Rolling memorial tribute brings parade to people

NEWTON, Mass. — COVID-19 cases may be creeping down in Massachusetts. But who knew the entire state would be open for business by Memorial Day Weekend? Certainly not the City of Newton, which planned no Memorial Day parade because of the pandemic.

No matter. In stepped the Nonantum Children’s Christmas Party Association to, once again, bring the parade to the people. For a second year, the organization sponsored a rolling Memorial Day tribute through numerous neighborhoods in Newton, Watertown and Waltham, towns that normally have parades it would participate in.

“So, I grew up coming to the parades as a kid and just kind of took an interest,” said Anthony Clemente, the parade organizer. “I got involved back in 2012, and over the years just got more and more involved with the organizing.”

Clemente said his goal is simple.

“It’s important to me to just make sure we never forget the people who made that ultimate sacrifice,” he said. “That’s what Memorial Day is all about.”

And so at 1 p.m. Monday, the dozens of vehicles involved in the rolling parade left a parking lot on Linwood Avenue and headed up Adams Street towards Washington.

“I’ve been doing this since I was a child myself,” said parade participant Sharon Merrill. “It’s about remembering the people who helped build this country.”

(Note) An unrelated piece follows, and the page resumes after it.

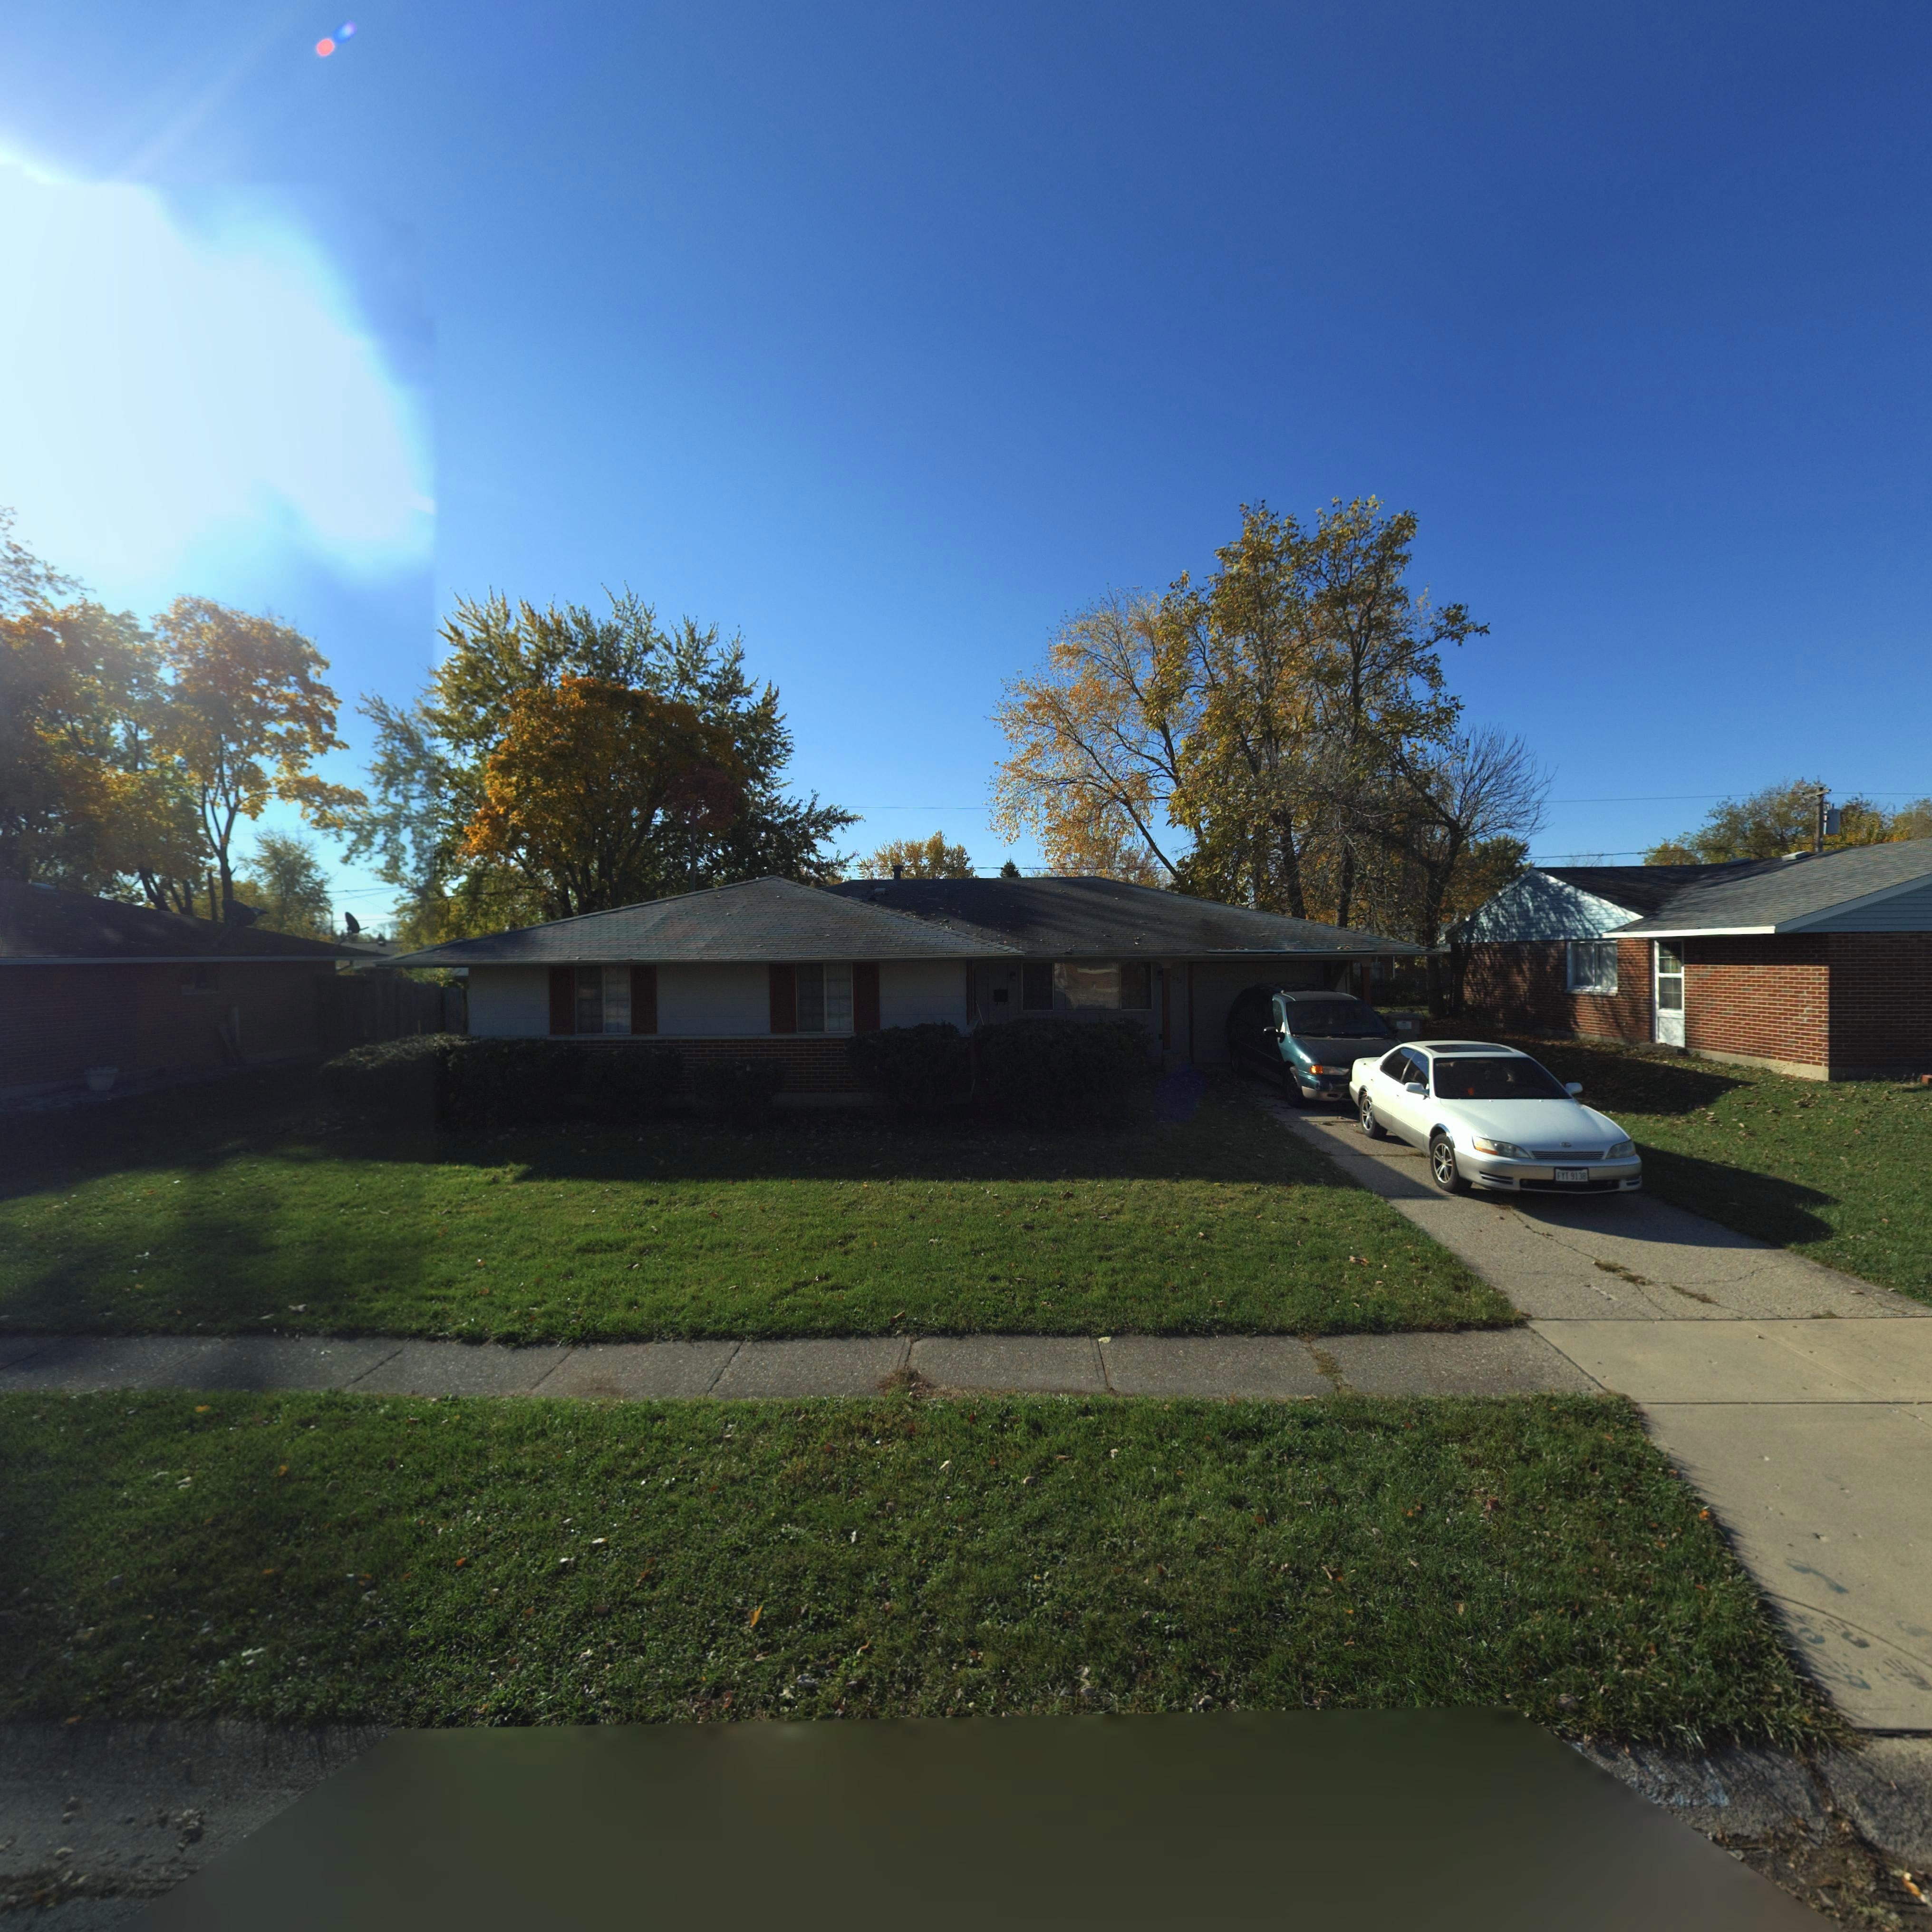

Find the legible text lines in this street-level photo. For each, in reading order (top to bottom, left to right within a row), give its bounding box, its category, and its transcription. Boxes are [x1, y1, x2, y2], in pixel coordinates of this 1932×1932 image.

[1170, 975, 1182, 984] StreetNumber: 972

Her partner in the pick-up was Anthony Clemente’s mother, Kim.

“It kind of is an emotional thing, because they come out and they’re clapping and waving and thanking us,” she said.

The ‘floats’ consisted of pick-ups and tow trucks and other rugged vehicles, with no effort made to conceal their actual purpose. But they were each festooned with American flags and large placards promoting various military issues from POW/MIAs to those currently deployed to veterans contemplating suicide.

The procession also remembered current veterans living in Newton, stopping at several of their addresses to pay tribute. One of them was Buddy Cerrone, who lives on Chapel Street. He is a Vietnam War veteran who served in the military from 1966 to 1969. As a P.A. system blasted “The Army Goes Rolling Along,” parade participants, plus spectators along the street, burst into applause for Cerrone, who was clearly moved by it all.

“I wasn’t expecting it,” Cerrone said. “I was not expecting it. It means so much to have all these people honor all the veterans. Especially those lucky enough to be here with us.”

Cerrone said he remembers, on Memorial Day, local service people who did not come home, most especially Richard Forte of Newton, killed in Vietnam one month shy of his 20th birthday on December 23, 1968. Forte was in his wife’s homeroom at Newton High School, Cerrone remembered.

“Like I said a long time ago when we did the Vietnam Memorial on Washington Street,” Cerrone said. “We were the warriors and the parents were the real heroes.”